More Notes from the Canadian honey jar
May 18, 2017
On the correlation between abogida and love (scrambled alphabet???)
I think this prompt is here because I’ve heard of abogida being used as a metaphor for love in a couple of Amharic love songs. The ones that come to mind are a Kuku Sebsibe song and a Teddy Afro song. What I know of abogida is that it is a scrambled alphabet chart. Students ‘advance’ to that after they have learned to identify all the letters of the alphabet in their correct order (‘ha, hu,’). Then the real test comes, to sound out each letter without the help of the sound of the letter that comes before it (or after). The 7 tones of each letter (variations?) remain the same, so once you have the rhythm down, all you have to do is get the first tone right and the rest is easy, you keep that sound and just vary the tones. The rhythm carries you along. But if you don’t have that ‘rolling start’, if you’re presented with a letter that has no relation to the ones around it, you have to land on the right tone on your own, out of the blue.
So how is this a metaphor for love? How the hell should I know?! Well I guess, in the sense that there’s no ‘road map’, no reliable rhythm or pattern, you have to land on it and just take it one step at a time with no expectation, no guarantee? It’s a test? A challenge? In many ways it’s about normal human interactions, which everyone has a good idea how to go about, but ‘scrambled’ by the addition of love?
But the thing is, students eventually memorize the ‘abogida’ chart as well, so that can become rote too. And yes after that technically they can read. But what they do with that ability is another matter.
I feel like I’m reaching here. Time to research what this ‘abogida’ is actually about, and listen to the lyrics too.
Ok according to this I’m completely wrong! ‘Abugida’ is not the scrambled version, it’s just the name of the script!
https://www.learn-amharic.com/amharic-script-1 “The Amharic language is written in a script known as an abugida, with characters called fidel. If you don’t understand what abugida means, it is a script where consonants and vowels are written joined together, [WAW that’s kinda accidentally poetic, like male/female, yin/yang, on/off haha] rather than as individual units, as you’ll come to see when we look at the letters. Amharic uses the Ge’ez script, minus a few consonants – Ge’ez is an Ethiopian language no longer spoken, and used only as a liturgical language by the Ethiopian Church.”

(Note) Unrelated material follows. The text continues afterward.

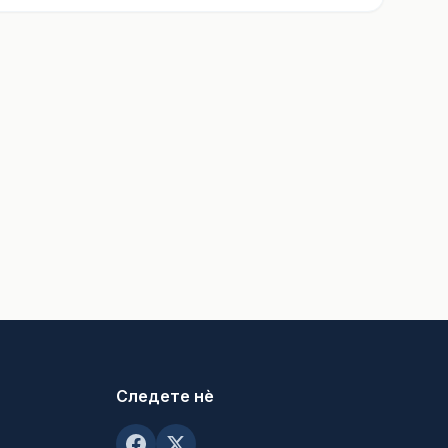
Следете нè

Okay so even that bit in bold is an interesting new thing to learn about Amharic! It’s one of those languages where the consonant sound and the vowel sound are joined together in one letter. VERRRY interesting. I can see how it can be a metaphor for love sure. The vowel is always secondary. So it’s as if the vowel is the less dominant person in the relationship (typically the female?).
So when the singers are talking about the abugida of love, they mean that they were educated in love, period, made literate in it, learned the language, the script of love. Aha! AHHHAAA!!!
https://en.wikipedia.org/wiki/Amharic “It is written (left-to-right) using Amharic Fidel, ፊደል, which grew out of the Ge’ez abugida—called, in Ethiopian Semitic languages, ፊደል fidel (“writing system”, “letter”, or “character”) and አቡጊዳ abugida (from the first four Ethiopic letters, which gave rise to the modern linguistic term abugida).”
So does this mean that only later on they got organized into ‘ha, hu,’ ?
In addition to using the song lyrics, can also use the nature of Amharic itself to find metaphors, etc. for the story?
learning ‘abugida’ = learning the alphabet, before can read/write, so in terms of love, being a beginner, no idea yet how it goes, what to do, etc. the ‘new love’, ‘first encounter’, etc.
Okay so since folks are being a bit shy about commenting/feedback, I’m thinking maybe it would help to give them some prompts of their own!
SO! When did YOU learn THE abugida or are you still working on it? And are you usually the vowel or the consonant in a relationship?